Monday, November 05, 2007
Articulate student, farked Dilbert
In the past few days I received two comments on law firm work-- the first in the form of a very good point made by Ms. Boatman of the PC class, the second from a Baylor graduate in the form of a well-farked Dilbert cartoon. I think I agree much more with the former than the latter (after all, I was an associate at a big firm, and generally it was a pretty good job). I think there are problems with the billable hour, but I'm not sure there is a good alternative, either. The alternative Ms. Boatman refers to is Scott Turow's suggestion that flat-fee billing be considered.

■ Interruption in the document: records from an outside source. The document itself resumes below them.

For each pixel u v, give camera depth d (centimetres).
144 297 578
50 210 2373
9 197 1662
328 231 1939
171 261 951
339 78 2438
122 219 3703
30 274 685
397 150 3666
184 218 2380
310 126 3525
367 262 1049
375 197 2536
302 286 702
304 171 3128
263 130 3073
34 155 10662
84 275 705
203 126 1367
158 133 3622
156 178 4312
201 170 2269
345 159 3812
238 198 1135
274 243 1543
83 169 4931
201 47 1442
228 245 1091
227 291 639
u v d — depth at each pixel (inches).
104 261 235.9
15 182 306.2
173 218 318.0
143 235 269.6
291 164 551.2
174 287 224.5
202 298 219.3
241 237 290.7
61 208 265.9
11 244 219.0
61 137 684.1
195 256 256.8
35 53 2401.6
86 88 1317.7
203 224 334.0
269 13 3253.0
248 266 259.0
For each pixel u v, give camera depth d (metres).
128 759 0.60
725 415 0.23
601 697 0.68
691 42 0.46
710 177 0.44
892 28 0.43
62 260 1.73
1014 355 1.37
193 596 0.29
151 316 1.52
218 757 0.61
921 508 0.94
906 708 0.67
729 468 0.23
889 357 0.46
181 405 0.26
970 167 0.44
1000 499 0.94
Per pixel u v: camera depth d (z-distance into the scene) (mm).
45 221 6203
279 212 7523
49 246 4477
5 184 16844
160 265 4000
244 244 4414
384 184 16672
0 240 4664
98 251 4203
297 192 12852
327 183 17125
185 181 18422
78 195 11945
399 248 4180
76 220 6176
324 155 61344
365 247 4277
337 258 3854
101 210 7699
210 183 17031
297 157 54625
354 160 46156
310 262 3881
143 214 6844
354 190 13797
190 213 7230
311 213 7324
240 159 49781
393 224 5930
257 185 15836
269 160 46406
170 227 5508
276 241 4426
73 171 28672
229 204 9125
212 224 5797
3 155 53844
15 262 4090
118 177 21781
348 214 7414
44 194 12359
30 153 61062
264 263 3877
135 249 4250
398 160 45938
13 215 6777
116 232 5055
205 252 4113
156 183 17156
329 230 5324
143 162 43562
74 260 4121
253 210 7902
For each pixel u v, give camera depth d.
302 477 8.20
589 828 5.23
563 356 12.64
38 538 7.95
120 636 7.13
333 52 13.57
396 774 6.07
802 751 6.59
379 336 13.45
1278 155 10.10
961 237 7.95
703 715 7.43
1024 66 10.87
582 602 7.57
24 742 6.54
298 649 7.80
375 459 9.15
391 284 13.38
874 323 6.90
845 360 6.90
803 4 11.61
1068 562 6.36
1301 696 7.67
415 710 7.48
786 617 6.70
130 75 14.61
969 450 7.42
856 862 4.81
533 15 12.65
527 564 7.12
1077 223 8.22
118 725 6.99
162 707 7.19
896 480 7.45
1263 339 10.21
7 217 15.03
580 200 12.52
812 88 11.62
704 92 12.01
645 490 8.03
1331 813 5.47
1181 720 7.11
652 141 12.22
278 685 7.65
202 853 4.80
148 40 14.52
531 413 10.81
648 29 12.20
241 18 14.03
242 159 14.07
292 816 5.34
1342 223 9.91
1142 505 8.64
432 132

This was Ms. Boatman's comment:
Lawyers in big firms are definitely suffering, but I'm not sure if the solution is as simple as getting rid of the billable hour. My thoughts on it are that the attitude of the big firm is already set. Just because they start billing by the job does not mean that senior partners will start going home and sending their associates home at 5:00. The demands will probably remain the same. I think that will just put the pressure on in a different way, by demanding that each associate complete more projects. I also think that, just as the billable hour may reward inefficiency, the transactional billing approach may reward the fastest worker, even if some quality will suffer. That is just as bad for the client, or maybe even worse. The billable hour encourages attorneys to pursue every option and research every question, whereas a flat fee does not reward that type of thoroughness. In my opinion, the proposed system has just as many problems; they just are not the same problems.
It's an excellent point-- and may explain why so few firms have moved away from hourly billing.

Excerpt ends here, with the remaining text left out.